### Data
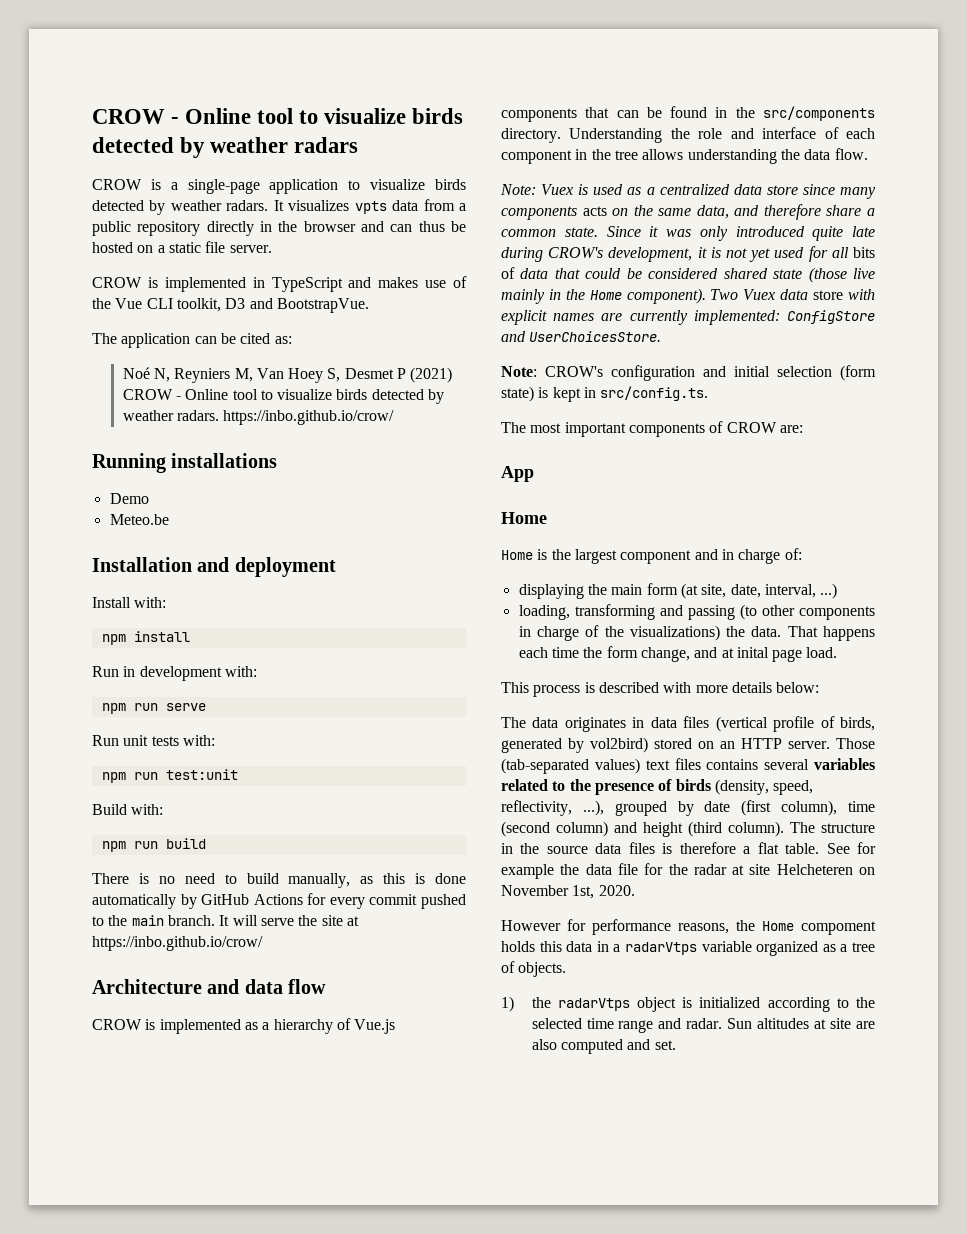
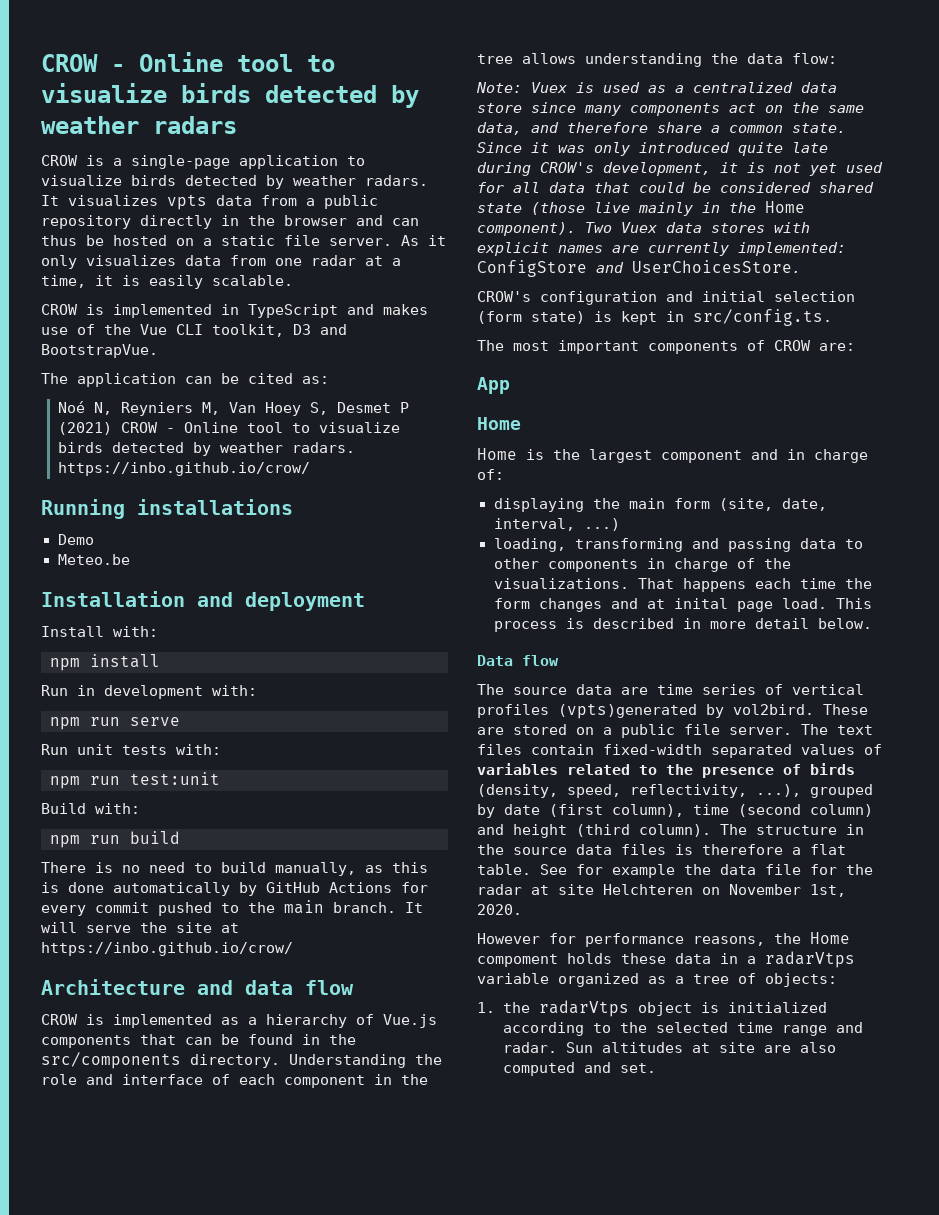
(272, 249) none -> [401,235,446,246] [41,255,401,269] [41,275,293,289] As it only visualizes data from one radar at a time, it is easily scalable.
[834,148,868,160] flow. -> [792,53,837,64] flow:
[582,206,607,216] acts -> [729,103,756,113] act
[852,247,875,258] [501,267,515,279] bits of -> (540, 187) none
[813,290,844,300] store -> [711,223,765,233] stores
[501,366,537,377] Note: -> (801, 266) none
[680,583,727,599] (at site, -> [718,498,773,511] (site,
[739,604,757,620] (to -> [799,538,863,549] data to
[629,625,782,641] visualizations) the data. -> [493,578,629,589] visualizations.
[640,647,690,662] change, -> [538,598,602,612] changes
(838, 652) // -> (827, 603) none
[663,682,820,693] [501,716,876,732] [501,737,875,753] [501,758,810,774] with more details below: // The data originates in data files (vertical profile of birds, generated by vol2bird) stored on an HTTP server. Those (tab-separated values) text files contains several -> [682,618,872,629] [477,655,559,666] [477,684,864,695] [477,703,868,719] [477,724,873,738] [477,744,882,758] in more detail below. // Data flow // The source data are time series of vertical profiles (vpts)generated by vol2bird. These are stored on a public file server. The text files contain fixed-width separated values of
[776,864,853,875] Helcheteren -> [603,884,693,895] Helchteren
[539,941,562,952] this -> [621,953,666,964] these
[518,962,567,977] [501,996,514,1012] objects. // 1) -> [765,973,837,987] [477,1002,495,1013] objects: // 1.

### Task details
Starting at the line with "[629,625,782,641] visualizations) the" and ending at the line with "(838, 652) // -> (827, 603) none", print each line of the listing above exactly, with no other lines.

### Task answer
[629,625,782,641] visualizations) the data. -> [493,578,629,589] visualizations.
[640,647,690,662] change, -> [538,598,602,612] changes
(838, 652) // -> (827, 603) none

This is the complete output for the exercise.